Restate word for word the lines of the listing below, from its first line through the line with "non-Hodgkin's type, Low", without the pictures.

Raw data.
<<<<

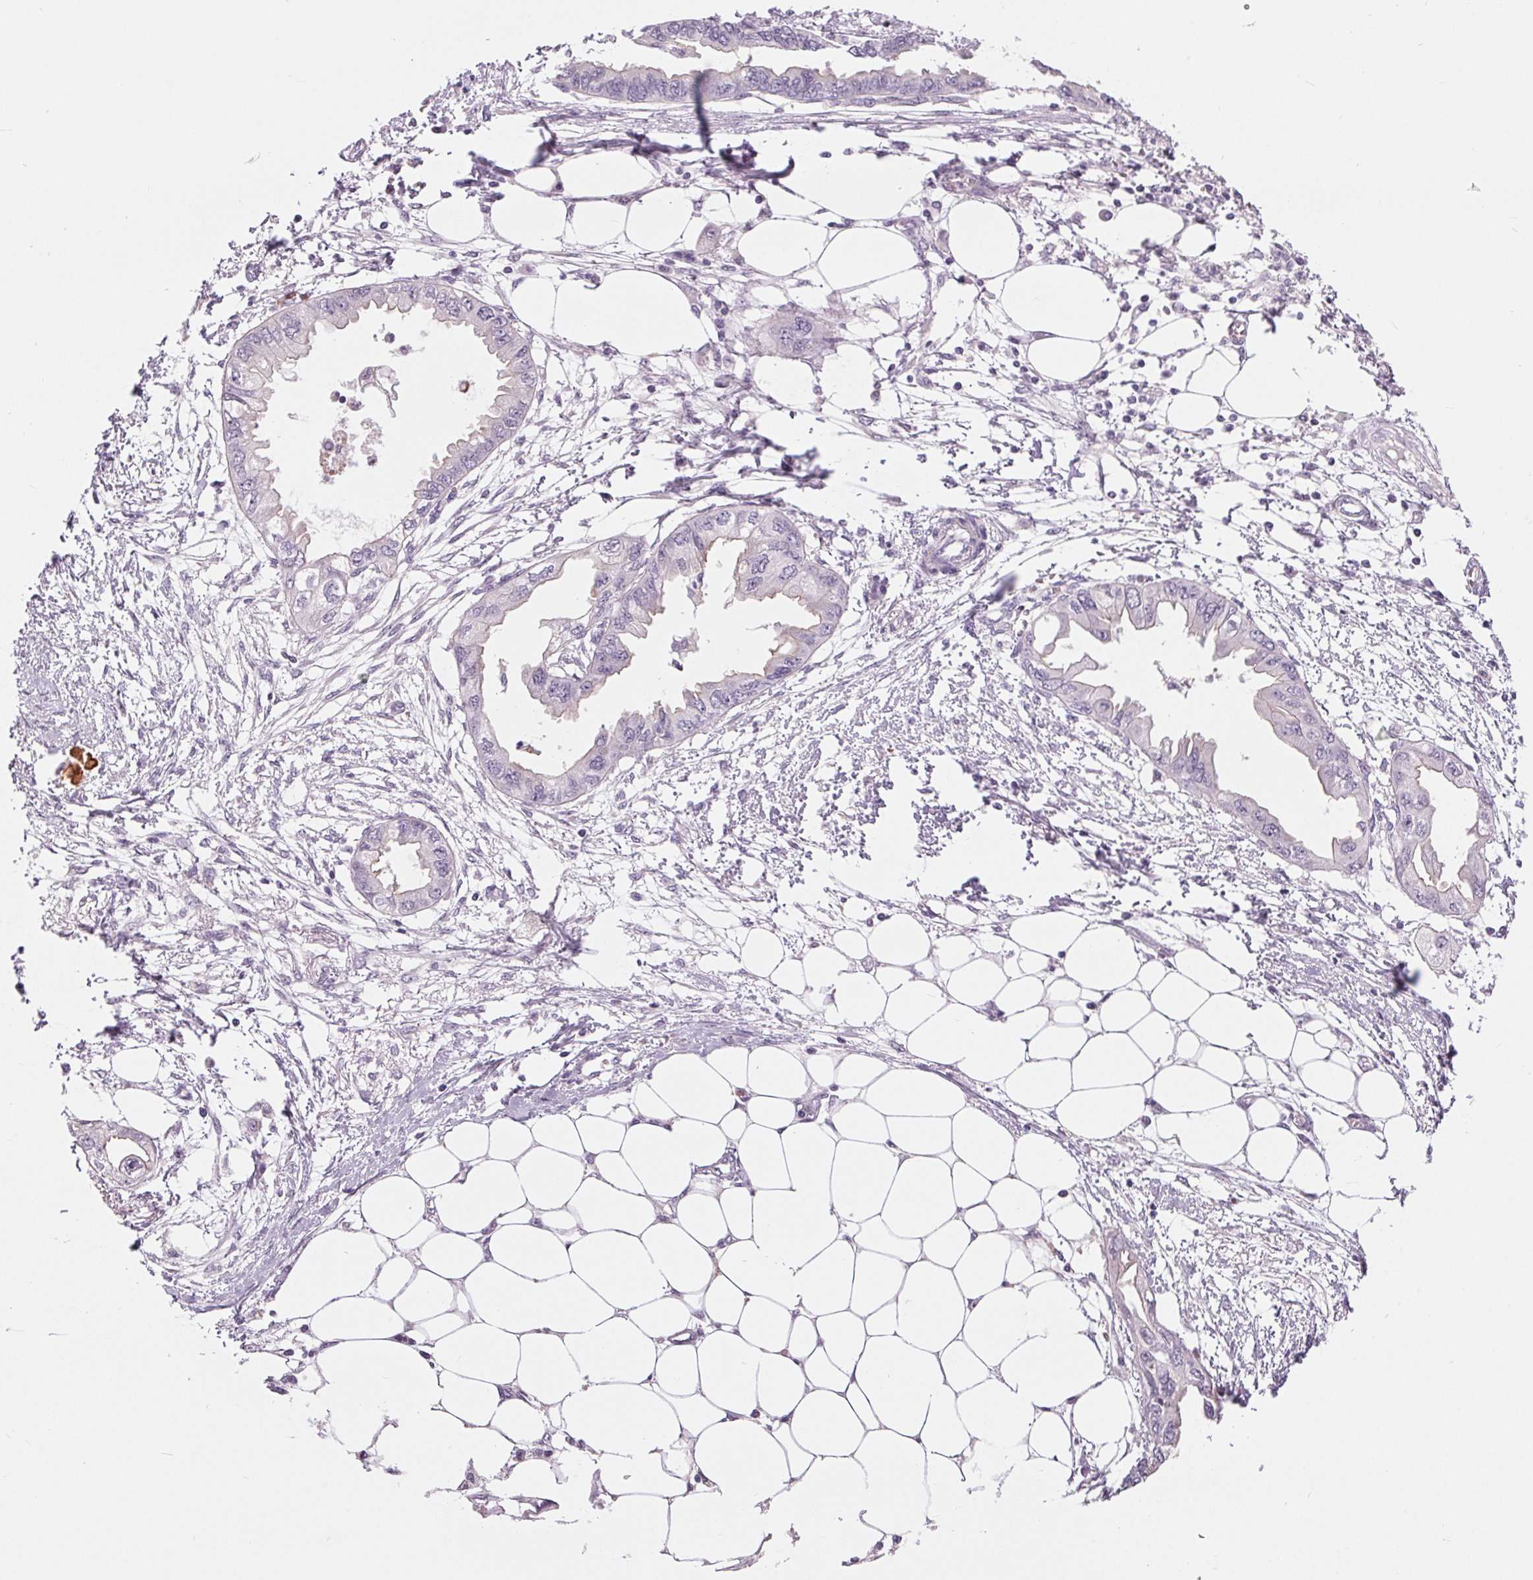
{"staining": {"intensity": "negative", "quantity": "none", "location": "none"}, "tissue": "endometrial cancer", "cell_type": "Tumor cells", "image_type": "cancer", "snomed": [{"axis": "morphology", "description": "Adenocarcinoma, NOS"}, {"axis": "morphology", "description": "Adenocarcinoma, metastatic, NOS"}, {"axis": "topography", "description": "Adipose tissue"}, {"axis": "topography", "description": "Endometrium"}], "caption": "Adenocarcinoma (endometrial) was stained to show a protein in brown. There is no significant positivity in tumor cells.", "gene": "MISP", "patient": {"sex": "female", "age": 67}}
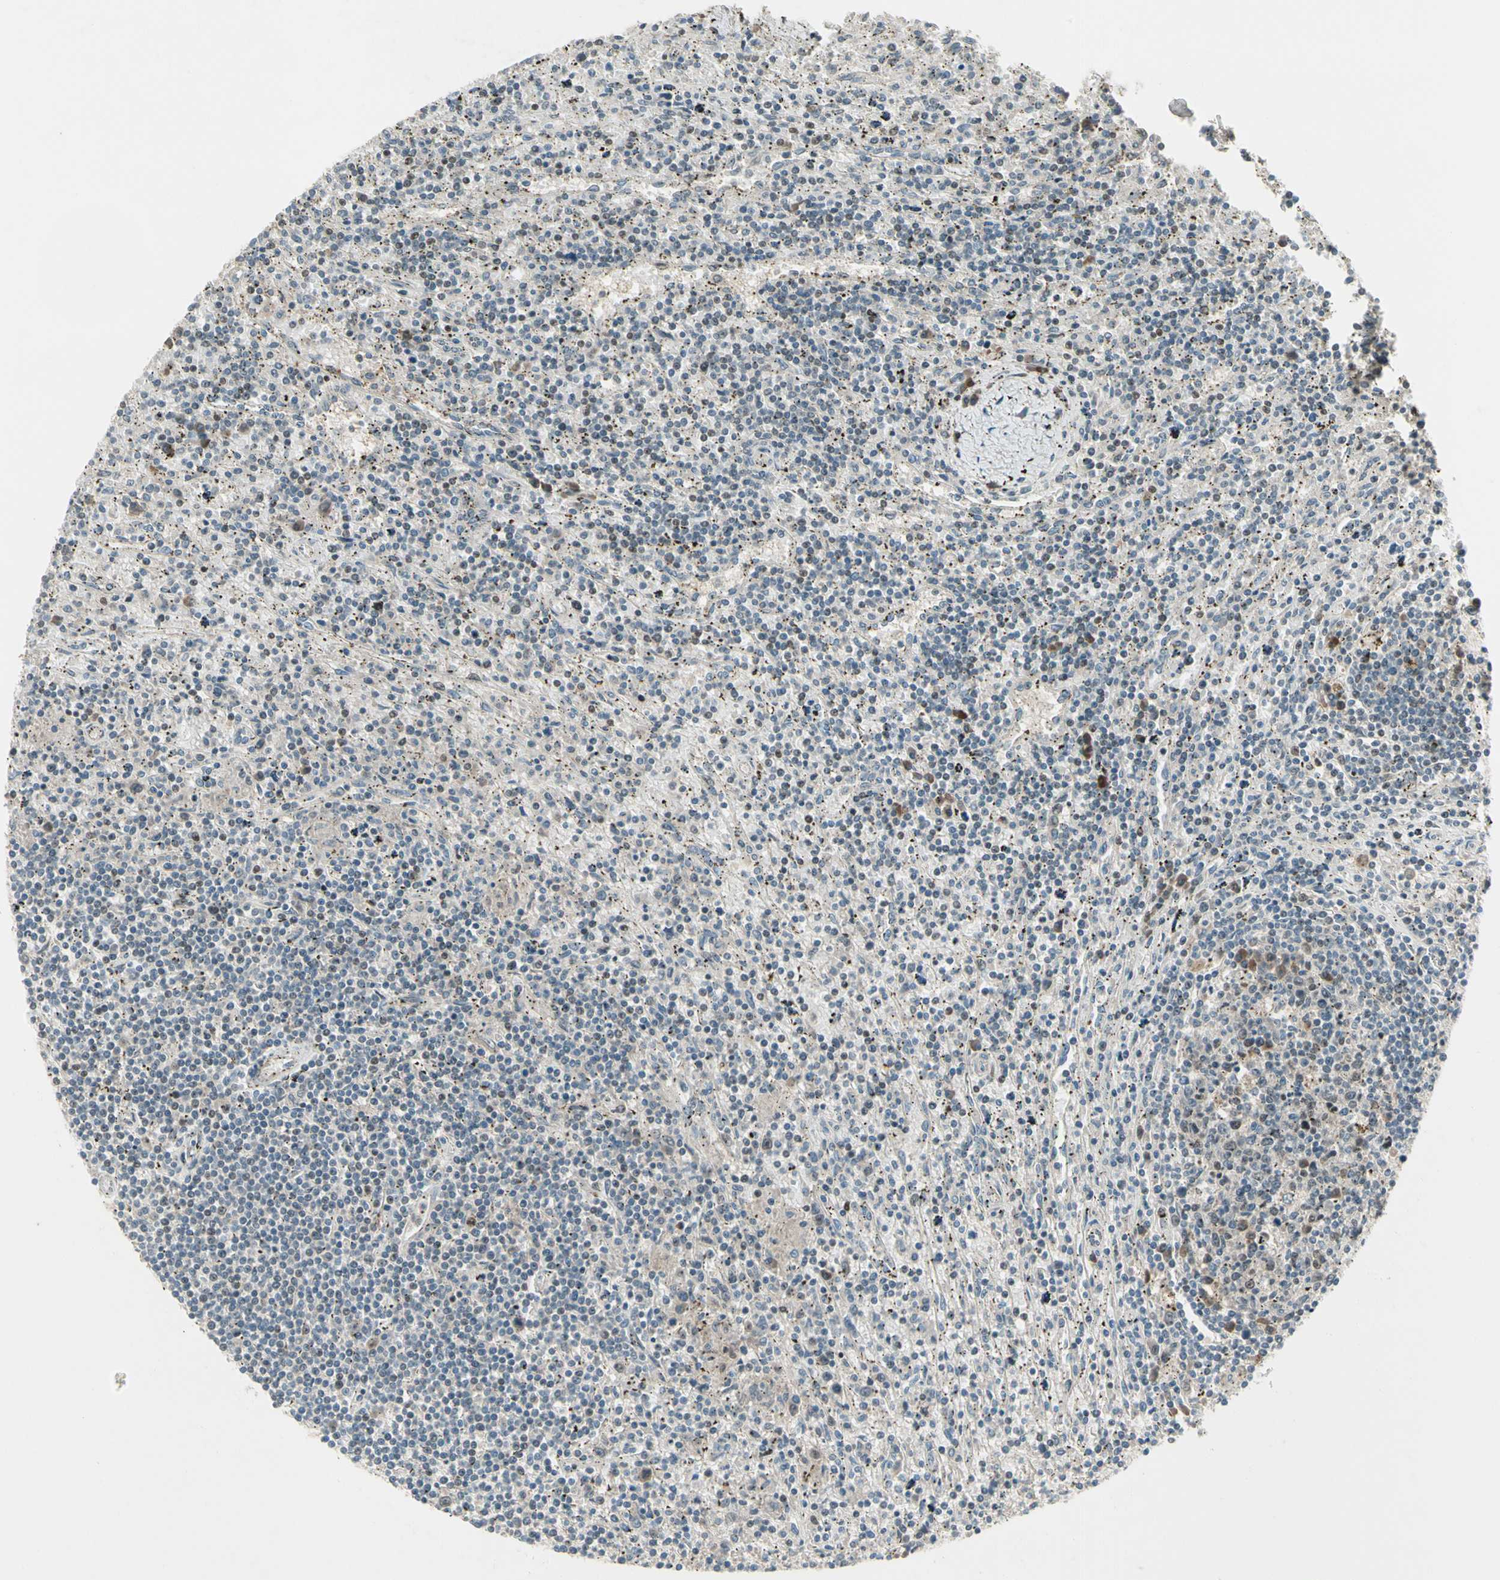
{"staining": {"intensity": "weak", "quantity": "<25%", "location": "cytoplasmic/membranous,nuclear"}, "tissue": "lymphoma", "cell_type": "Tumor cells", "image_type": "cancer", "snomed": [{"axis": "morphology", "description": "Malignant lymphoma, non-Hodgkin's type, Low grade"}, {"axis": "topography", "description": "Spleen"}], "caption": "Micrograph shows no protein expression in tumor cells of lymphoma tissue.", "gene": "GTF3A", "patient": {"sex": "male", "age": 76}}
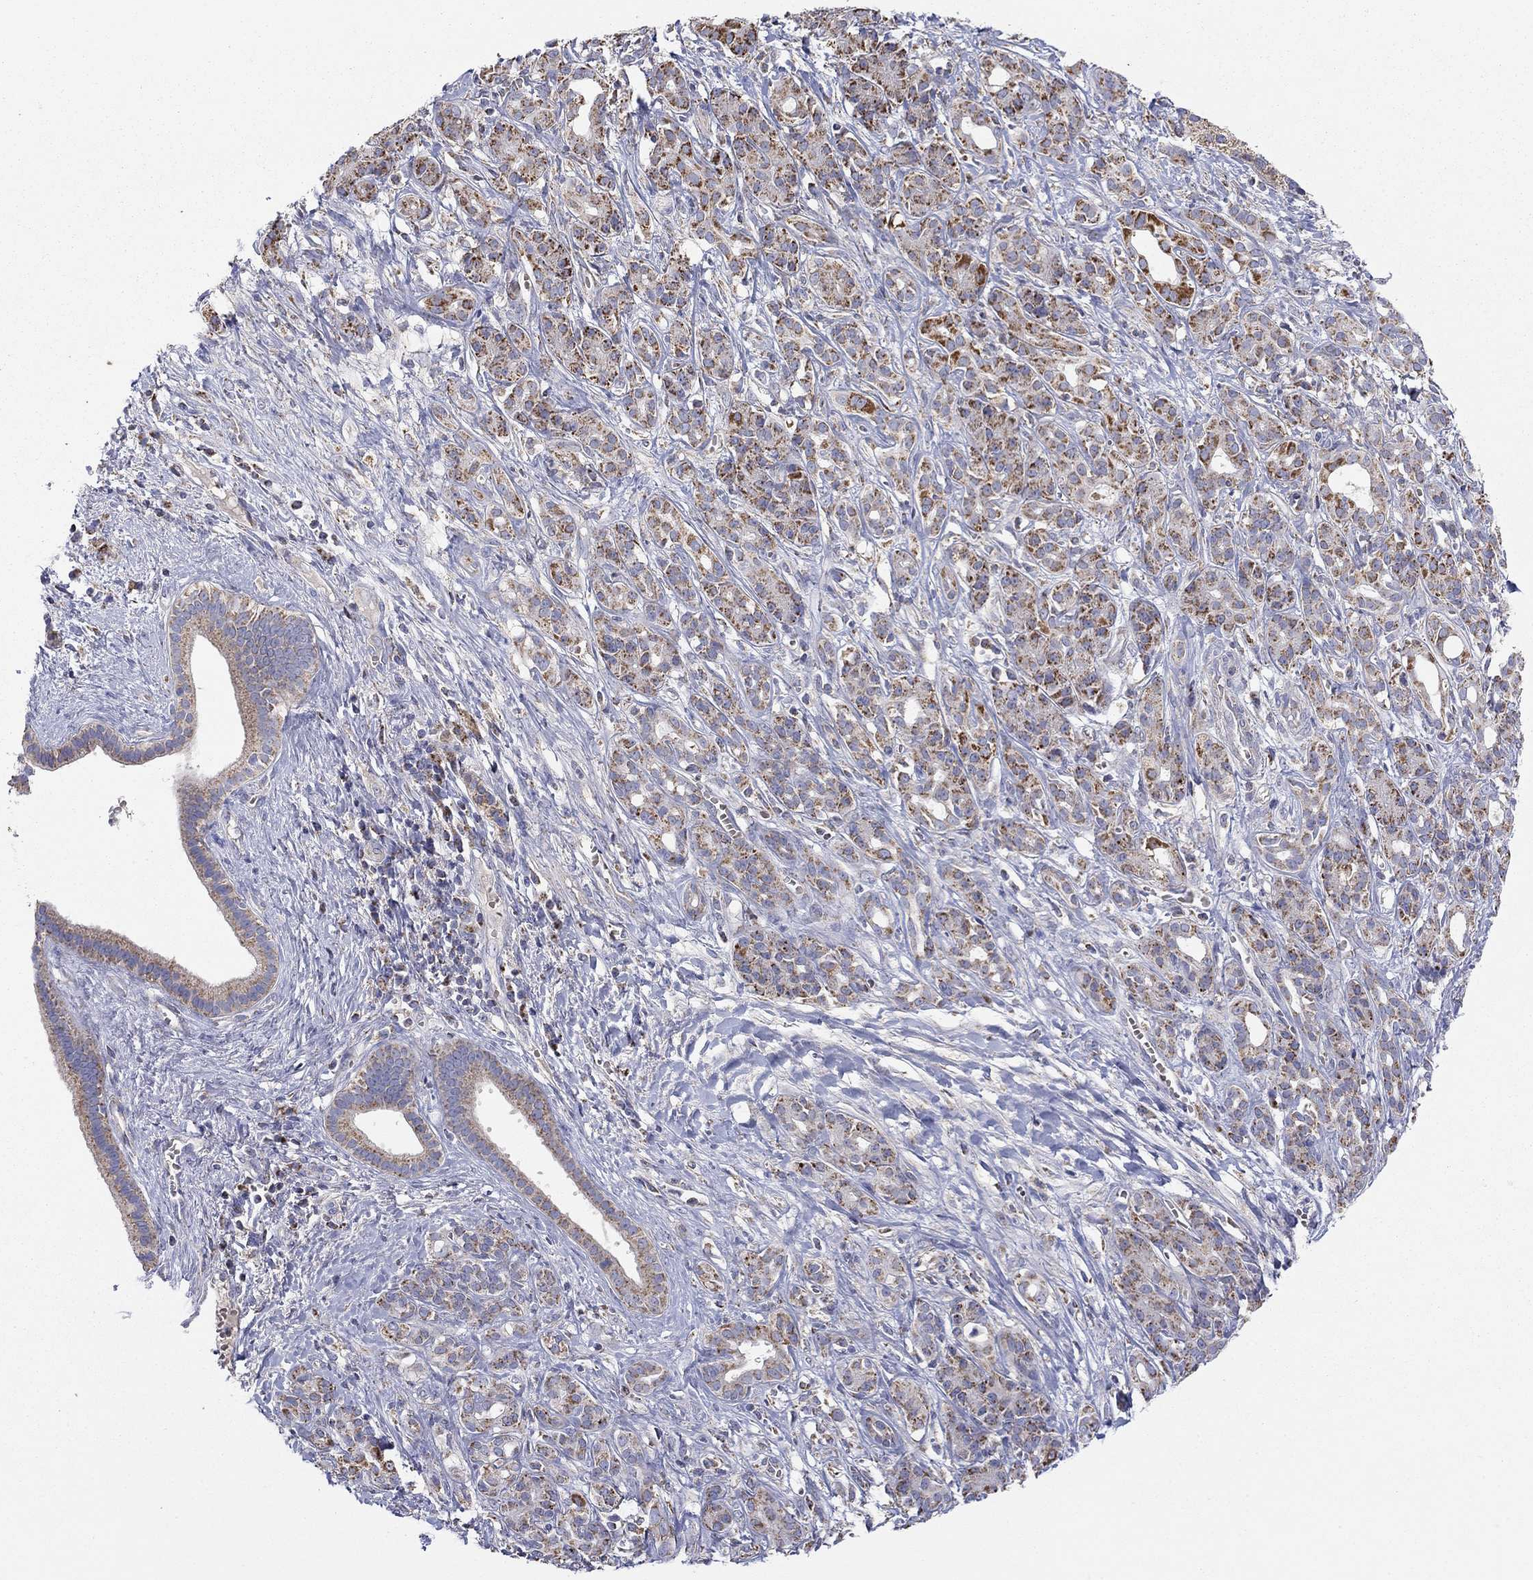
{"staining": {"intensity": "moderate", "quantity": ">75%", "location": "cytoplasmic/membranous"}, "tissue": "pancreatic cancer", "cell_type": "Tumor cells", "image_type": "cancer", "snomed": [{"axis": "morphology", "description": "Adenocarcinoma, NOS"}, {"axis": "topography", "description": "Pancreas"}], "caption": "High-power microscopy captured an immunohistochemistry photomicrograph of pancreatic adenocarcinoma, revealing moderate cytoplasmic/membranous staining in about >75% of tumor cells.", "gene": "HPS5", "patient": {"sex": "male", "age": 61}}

>>>>

Output below.
{"staining": {"intensity": "negative", "quantity": "none", "location": "none"}, "tissue": "endometrial cancer", "cell_type": "Tumor cells", "image_type": "cancer", "snomed": [{"axis": "morphology", "description": "Adenocarcinoma, NOS"}, {"axis": "morphology", "description": "Adenocarcinoma, metastatic, NOS"}, {"axis": "topography", "description": "Adipose tissue"}, {"axis": "topography", "description": "Endometrium"}], "caption": "Adenocarcinoma (endometrial) was stained to show a protein in brown. There is no significant positivity in tumor cells.", "gene": "MISP", "patient": {"sex": "female", "age": 67}}
{"staining": {"intensity": "weak", "quantity": "<25%", "location": "cytoplasmic/membranous,nuclear"}, "tissue": "lymphoma", "cell_type": "Tumor cells", "image_type": "cancer", "snomed": [{"axis": "morphology", "description": "Malignant lymphoma, non-Hodgkin's type, Low grade"}, {"axis": "topography", "description": "Spleen"}], "caption": "Micrograph shows no protein expression in tumor cells of lymphoma tissue.", "gene": "GTF3A", "patient": {"sex": "male", "age": 76}}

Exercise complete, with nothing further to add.